Семёрка стояла в южном капонире, носом на запад. Прокопенко возился с правой плоскостью — открыл лючок, ковырялся пальцами в проводке. Я подошёл, глянул сверху, ничего не сказал. В эти руки вмешиваться было поздно.

— Командир, — Прокопенко не повернулся. — Контакт на тяге. Иногда коротит. К вечеру переберу.

— Хорошо, — сказал я и положил ладонь на крыло. Металл уже был тёплый.

Ему я тоже теперь был «командир». Сначала я подумал, что это случайность — вчера Прокопенко выбрал слово, а я его не услышал толком. Но он повторил сегодня, спокойно, как будто это было давно так. Не передо мной он передал это слово. Передо мной только подобрал.

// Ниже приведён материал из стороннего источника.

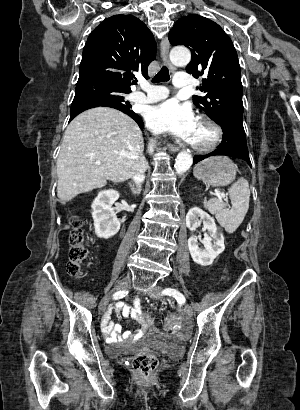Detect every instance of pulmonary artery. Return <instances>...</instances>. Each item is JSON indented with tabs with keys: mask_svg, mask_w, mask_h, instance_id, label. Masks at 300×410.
Wrapping results in <instances>:
<instances>
[{
	"mask_svg": "<svg viewBox=\"0 0 300 410\" xmlns=\"http://www.w3.org/2000/svg\"><path fill=\"white\" fill-rule=\"evenodd\" d=\"M174 86L177 88L188 87L192 85V76L188 73L179 72L175 75ZM141 90L132 94L131 98L139 104H149L166 98L168 90L161 86H154L147 82L140 84Z\"/></svg>",
	"mask_w": 300,
	"mask_h": 410,
	"instance_id": "obj_1",
	"label": "pulmonary artery"
}]
</instances>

Беляев подошёл к семёрке без пилотки, в одной гимнастёрке, рукава закатаны выше локтя. С ним — Анохин, на полшага позади, с планшетом под мышкой. Пряжка ремня у Беляева съехала чуть набок — он её не поправлял.

— Соколов, — сказал он, остановившись у крыла.

Я выпрямился, ответил «я» и встал чуть прямее, чем стоял. Беляев посмотрел в сторону, на капонир.

— Две пары. Я — с Анохиным. Ты — с Захаровым. Морозов сегодня запасной.

— Есть, — ответил я.

Беляев оглянулся, нашёл глазами Захарова. Тот стоял у соседней машины с Гладковым и ещё не понял, что речь о нём. Беляев чуть приподнял подбородок, и Захаров подошёл — быстрее, чем по уставу, и медленнее, чем по азарту. «Лейтенант Захаров», — сказал Беляев. Захаров ответил «я, товарищ капитан» и встал прямо.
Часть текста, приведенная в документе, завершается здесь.